Thomas Homan
Poster title: High-res monitoring and modelling of pollutants in a Dorset chalk stream
Thomas Homan is a third year PhD student at the University of Bath, Department of Chemical Engineering. He also graduated here with an MEng in Biochemical Engineering in 2018. His PhD is funded by the Natural Environment Research Council (NERC) and he is part of the second cohort of students on the GW4 FRESH CDT – a doctoral training centre in freshwater bioscience and sustainability.

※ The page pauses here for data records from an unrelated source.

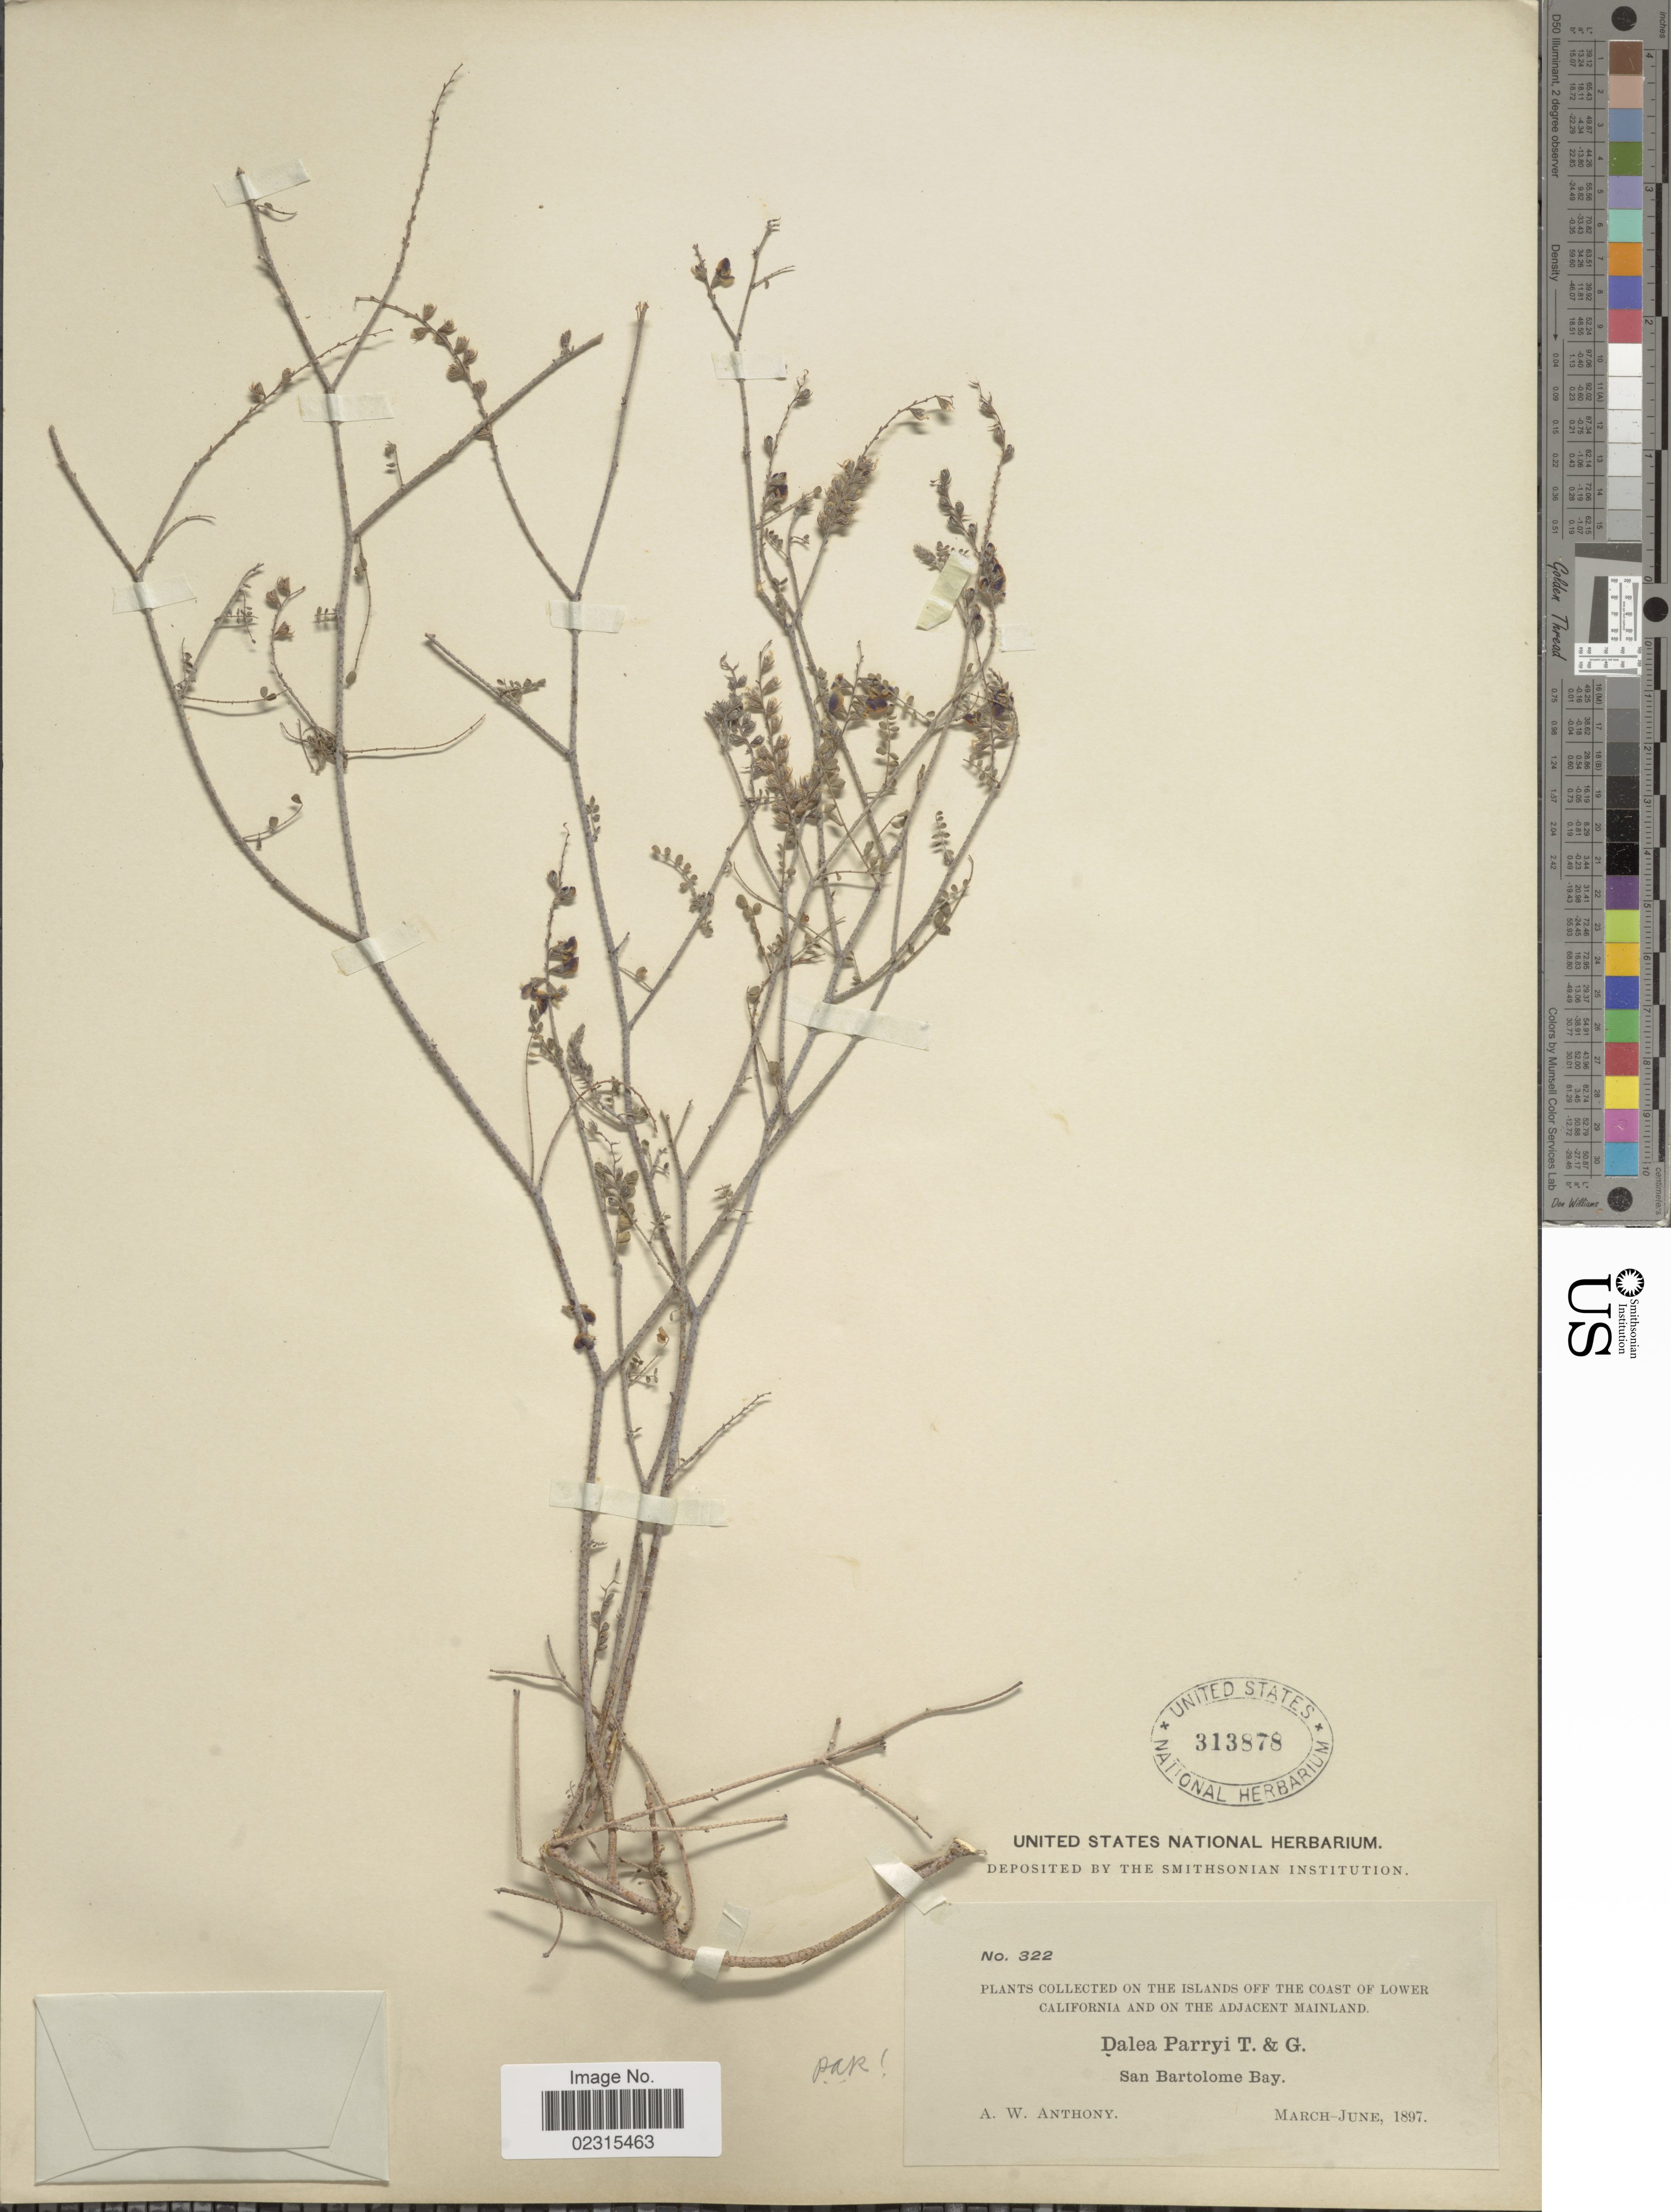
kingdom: Plantae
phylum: Tracheophyta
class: Magnoliopsida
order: Fabales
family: Fabaceae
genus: Marina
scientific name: Marina parryi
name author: (Torr. & A. Gray) Barneby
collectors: A. W. Anthony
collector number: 322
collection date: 1897-03/1897-06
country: Mexico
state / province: Baja California Sur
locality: Lower California and the adjacent mainland, San Bartolome Bay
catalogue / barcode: US 313878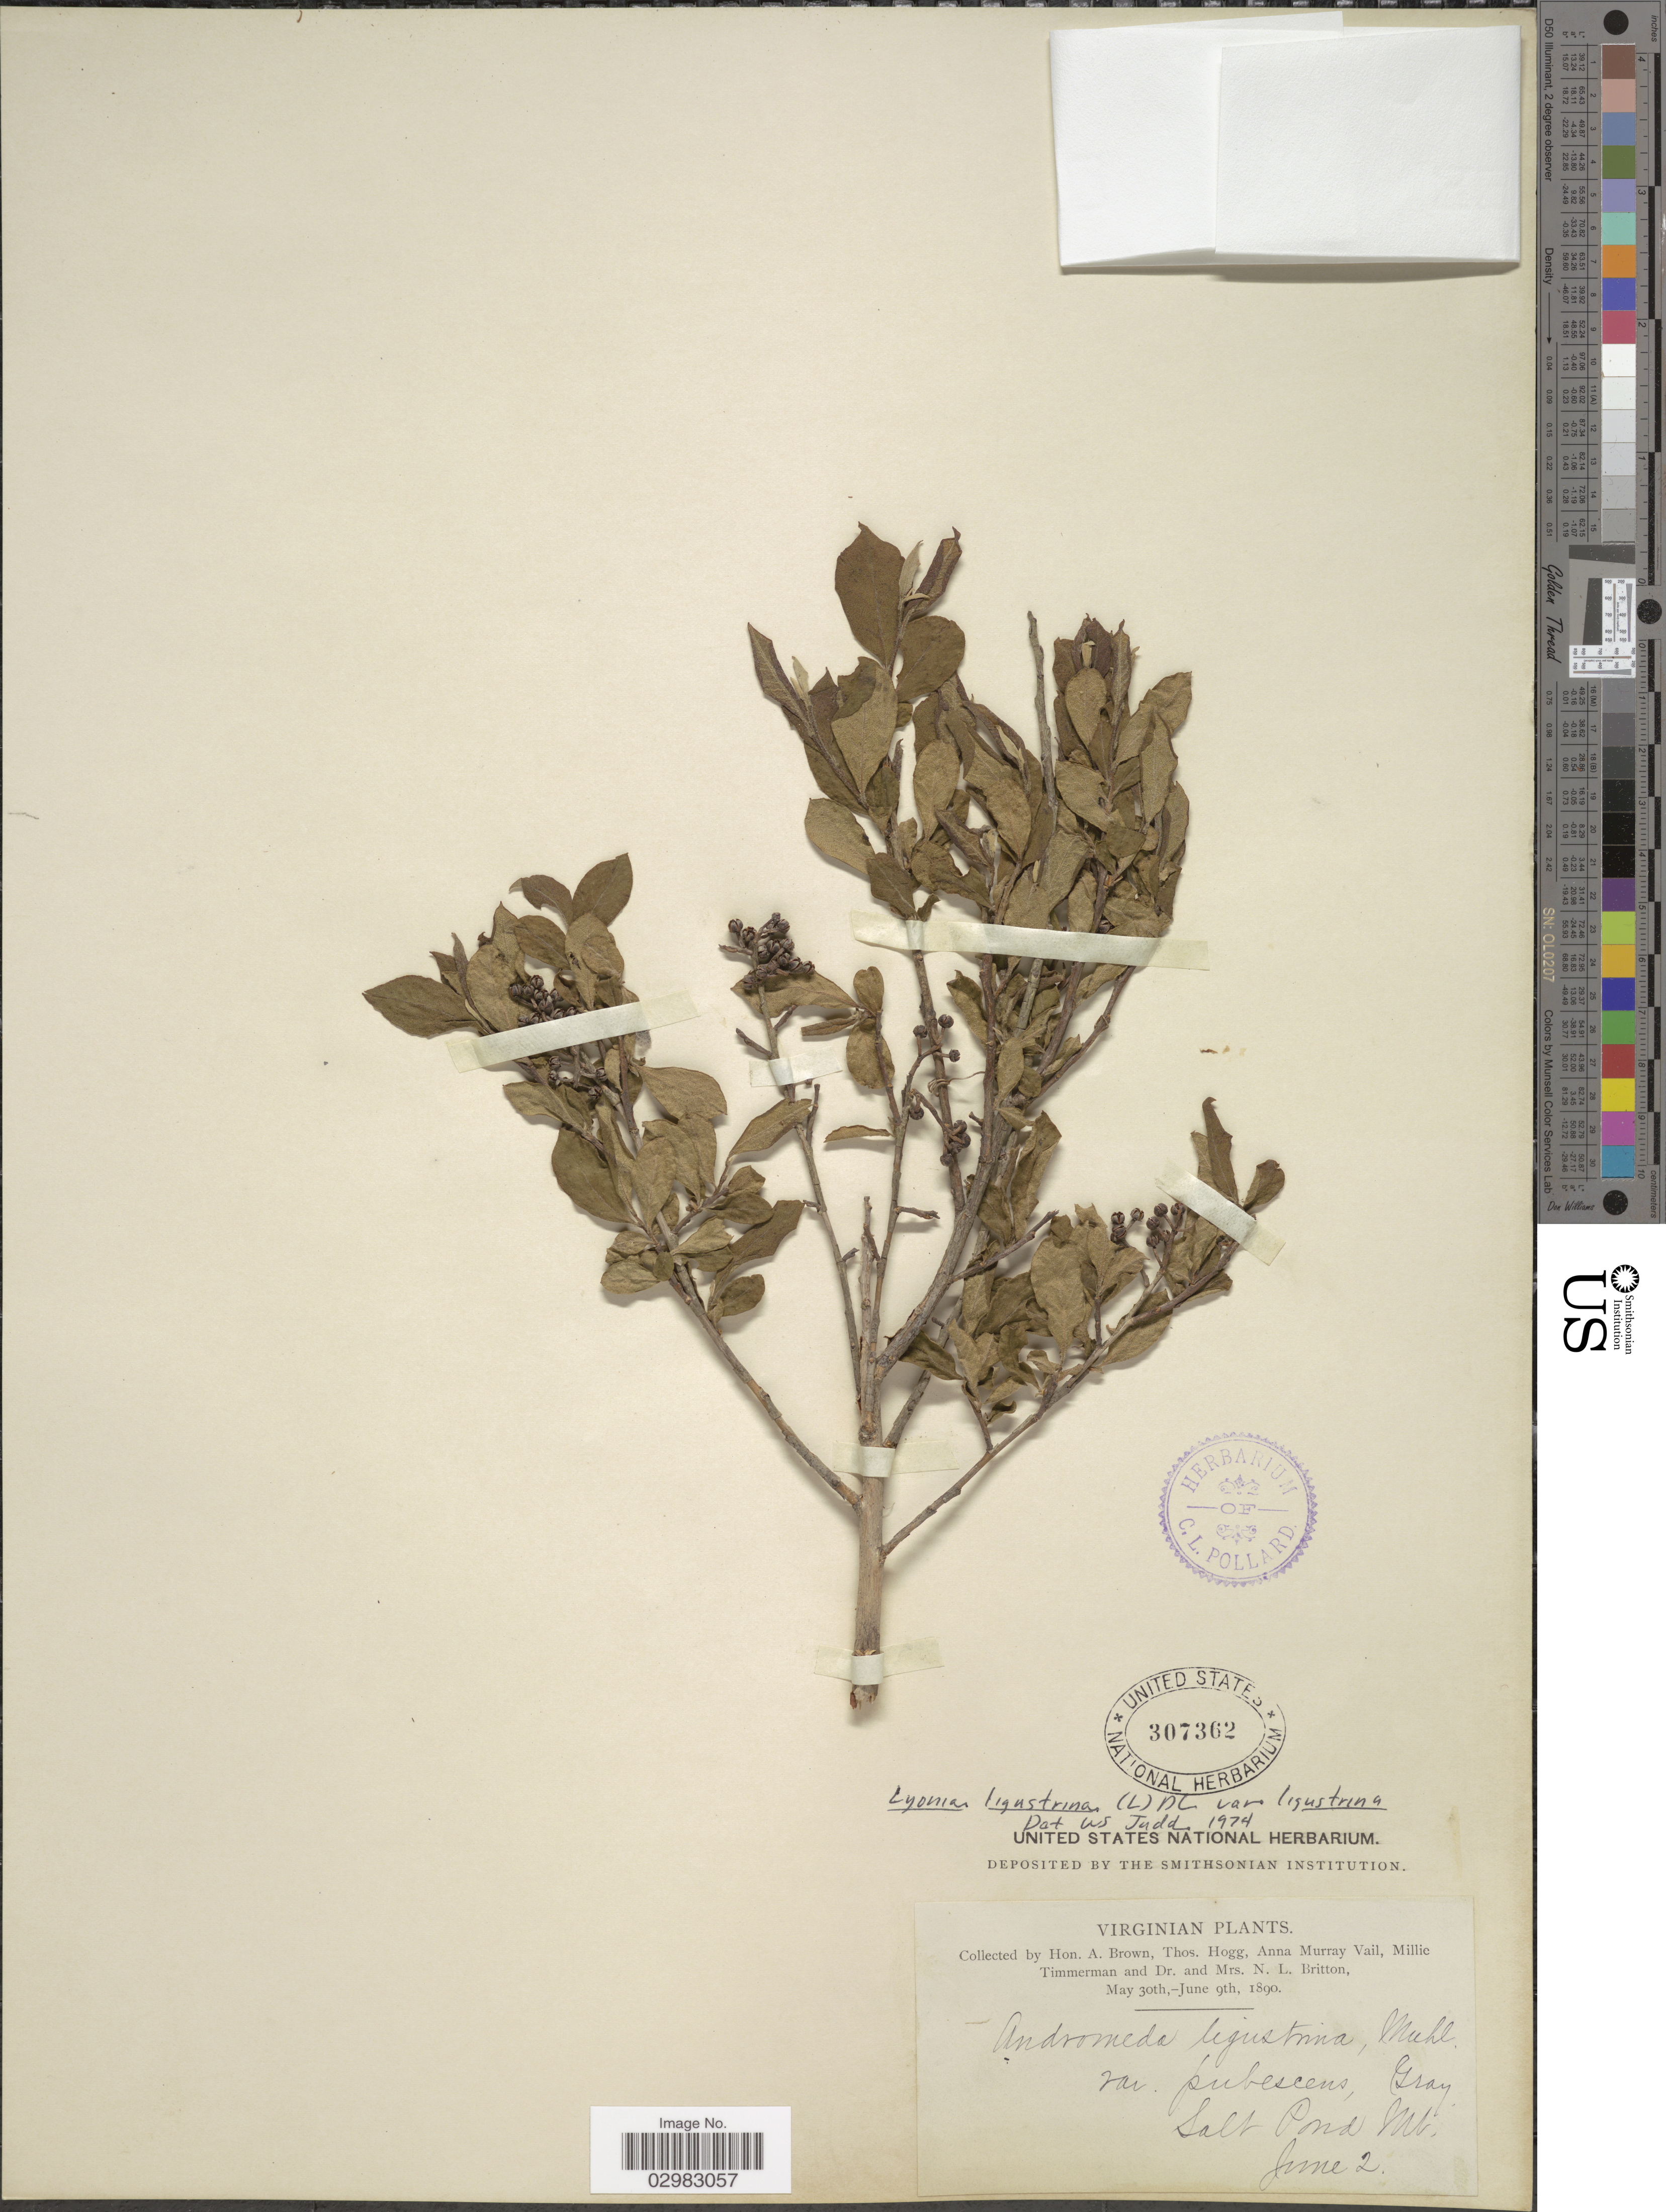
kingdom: Plantae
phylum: Tracheophyta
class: Magnoliopsida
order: Ericales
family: Ericaceae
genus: Lyonia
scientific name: Lyonia ligustrina var. ligustrina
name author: (L.) DC.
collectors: H. A. Brown, T. Hogg, A. Vail, M. Timmerman & et al.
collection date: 1890-06-02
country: United States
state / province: Virginia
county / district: Giles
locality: Salt Pond Mt.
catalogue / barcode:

Thomas’ research is focused on the high-resolution fate and transport modelling of emerging contaminants in smaller rivers. He has an interest in rivers; modelling; water-quality; and sensors. Thomas’ research is driven through a passion for wildlife and nature conservation.
Xinyi Wan
Poster title: Sustainable SynBio solutions for detecting water contaminants
Xinyi is a postdoctoral research associate at the Centre for Synthetic and Systems Biology in the University of Edinburgh. She obtained her PhD in the group of Prof Baojun Wang in 2019 at the University of Edinburgh, where she was using Synthetic Biology tools to create, optimise and implement whole-cell biosensors for the environment. She has developed several generic gene circuit regulation tools to improve biosensors’ performance, and created a low-cost and user-friendly microbial sensor array to detect water contaminants such as arsenic. She is now in the group of Prof Chris French and is currently interested in adapting transcription-translation and transcription-only cell-free biosensors into low-cost and sustainable sensor platform for both environment and healthcare. She would like to study novel microbial biosensors in the future to achieve more practical biosensing needed for the environment and healthcare.
Killian Gleeson
Poster title: Linking water quality sensors in distribution systems
Killian is a PhD student at the University of Sheffield, sponsored by Siemens UK as part of the EPSRC’s Water Infrastructure and Resilience (WIRe) Centre for Doctoral Training. Killian comes from a strong engineering background, with a BEng in Mechanical Engineering from University College Dublin and a MSc in Environmental and Energy Engineering from the University of Sheffield. He also has over 3 years of industry experience working as a data analyst for Nprime Limited, a company specialising in instrumentation and data acquisition services. Killian’s interests lie in developing practical analytic solutions that use sensing technology to address real-world engineering challenges. His PhD is entitled ‘Decoding Distribution Data’ and is an investigation into what sort of actionable information can be extracted from high resolution water quality monitoring within drinking water distribution systems.